__TASK DETAILS__: Could you write out all the records once more, exactly?

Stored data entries

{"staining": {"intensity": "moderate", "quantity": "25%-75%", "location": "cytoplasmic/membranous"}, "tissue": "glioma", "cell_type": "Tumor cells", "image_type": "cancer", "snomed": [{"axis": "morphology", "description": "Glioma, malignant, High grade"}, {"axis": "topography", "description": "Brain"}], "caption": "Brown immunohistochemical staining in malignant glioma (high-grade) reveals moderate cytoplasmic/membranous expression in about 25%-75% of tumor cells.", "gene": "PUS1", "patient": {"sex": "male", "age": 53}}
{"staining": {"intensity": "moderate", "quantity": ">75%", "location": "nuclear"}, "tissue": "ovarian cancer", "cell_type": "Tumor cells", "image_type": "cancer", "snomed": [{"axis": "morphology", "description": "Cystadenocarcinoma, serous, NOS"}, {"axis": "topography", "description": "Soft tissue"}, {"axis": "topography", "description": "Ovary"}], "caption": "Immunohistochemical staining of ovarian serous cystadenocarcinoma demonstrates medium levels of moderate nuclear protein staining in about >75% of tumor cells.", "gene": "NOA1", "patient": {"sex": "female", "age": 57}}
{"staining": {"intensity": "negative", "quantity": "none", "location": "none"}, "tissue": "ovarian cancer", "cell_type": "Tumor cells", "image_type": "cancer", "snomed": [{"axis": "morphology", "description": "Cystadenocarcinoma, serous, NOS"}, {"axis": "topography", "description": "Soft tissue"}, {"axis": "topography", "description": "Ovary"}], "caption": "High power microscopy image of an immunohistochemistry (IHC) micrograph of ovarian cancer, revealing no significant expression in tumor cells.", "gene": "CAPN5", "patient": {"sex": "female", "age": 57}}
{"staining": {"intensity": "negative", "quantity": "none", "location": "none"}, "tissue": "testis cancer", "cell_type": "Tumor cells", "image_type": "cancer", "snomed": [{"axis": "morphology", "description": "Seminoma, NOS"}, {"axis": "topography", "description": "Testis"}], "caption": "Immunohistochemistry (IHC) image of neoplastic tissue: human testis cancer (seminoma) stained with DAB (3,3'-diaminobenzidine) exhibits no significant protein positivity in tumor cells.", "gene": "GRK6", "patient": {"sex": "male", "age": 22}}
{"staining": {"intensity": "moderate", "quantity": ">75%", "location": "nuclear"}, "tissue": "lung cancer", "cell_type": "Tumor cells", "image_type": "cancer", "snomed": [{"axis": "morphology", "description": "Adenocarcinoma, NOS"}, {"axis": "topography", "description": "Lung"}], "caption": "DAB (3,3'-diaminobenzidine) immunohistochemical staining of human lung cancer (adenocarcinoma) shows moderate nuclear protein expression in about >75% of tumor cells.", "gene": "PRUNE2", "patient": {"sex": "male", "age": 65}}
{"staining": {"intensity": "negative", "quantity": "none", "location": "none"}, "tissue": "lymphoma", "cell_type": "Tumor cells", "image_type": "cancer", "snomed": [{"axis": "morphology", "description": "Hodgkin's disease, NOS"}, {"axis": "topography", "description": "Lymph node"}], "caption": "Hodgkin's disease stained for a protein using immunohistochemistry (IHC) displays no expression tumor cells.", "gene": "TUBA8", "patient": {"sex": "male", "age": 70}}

__ANSWER TO THE EXERCISE__:
{"staining": {"intensity": "moderate", "quantity": "25%-75%", "location": "cytoplasmic/membranous"}, "tissue": "glioma", "cell_type": "Tumor cells", "image_type": "cancer", "snomed": [{"axis": "morphology", "description": "Glioma, malignant, High grade"}, {"axis": "topography", "description": "Brain"}], "caption": "Brown immunohistochemical staining in malignant glioma (high-grade) reveals moderate cytoplasmic/membranous expression in about 25%-75% of tumor cells.", "gene": "PUS1", "patient": {"sex": "male", "age": 53}}
{"staining": {"intensity": "moderate", "quantity": ">75%", "location": "nuclear"}, "tissue": "ovarian cancer", "cell_type": "Tumor cells", "image_type": "cancer", "snomed": [{"axis": "morphology", "description": "Cystadenocarcinoma, serous, NOS"}, {"axis": "topography", "description": "Soft tissue"}, {"axis": "topography", "description": "Ovary"}], "caption": "Immunohistochemical staining of ovarian serous cystadenocarcinoma demonstrates medium levels of moderate nuclear protein staining in about >75% of tumor cells.", "gene": "NOA1", "patient": {"sex": "female", "age": 57}}
{"staining": {"intensity": "negative", "quantity": "none", "location": "none"}, "tissue": "ovarian cancer", "cell_type": "Tumor cells", "image_type": "cancer", "snomed": [{"axis": "morphology", "description": "Cystadenocarcinoma, serous, NOS"}, {"axis": "topography", "description": "Soft tissue"}, {"axis": "topography", "description": "Ovary"}], "caption": "High power microscopy image of an immunohistochemistry (IHC) micrograph of ovarian cancer, revealing no significant expression in tumor cells.", "gene": "CAPN5", "patient": {"sex": "female", "age": 57}}
{"staining": {"intensity": "negative", "quantity": "none", "location": "none"}, "tissue": "testis cancer", "cell_type": "Tumor cells", "image_type": "cancer", "snomed": [{"axis": "morphology", "description": "Seminoma, NOS"}, {"axis": "topography", "description": "Testis"}], "caption": "Immunohistochemistry (IHC) image of neoplastic tissue: human testis cancer (seminoma) stained with DAB (3,3'-diaminobenzidine) exhibits no significant protein positivity in tumor cells.", "gene": "GRK6", "patient": {"sex": "male", "age": 22}}
{"staining": {"intensity": "moderate", "quantity": ">75%", "location": "nuclear"}, "tissue": "lung cancer", "cell_type": "Tumor cells", "image_type": "cancer", "snomed": [{"axis": "morphology", "description": "Adenocarcinoma, NOS"}, {"axis": "topography", "description": "Lung"}], "caption": "DAB (3,3'-diaminobenzidine) immunohistochemical staining of human lung cancer (adenocarcinoma) shows moderate nuclear protein expression in about >75% of tumor cells.", "gene": "PRUNE2", "patient": {"sex": "male", "age": 65}}
{"staining": {"intensity": "negative", "quantity": "none", "location": "none"}, "tissue": "lymphoma", "cell_type": "Tumor cells", "image_type": "cancer", "snomed": [{"axis": "morphology", "description": "Hodgkin's disease, NOS"}, {"axis": "topography", "description": "Lymph node"}], "caption": "Hodgkin's disease stained for a protein using immunohistochemistry (IHC) displays no expression tumor cells.", "gene": "TUBA8", "patient": {"sex": "male", "age": 70}}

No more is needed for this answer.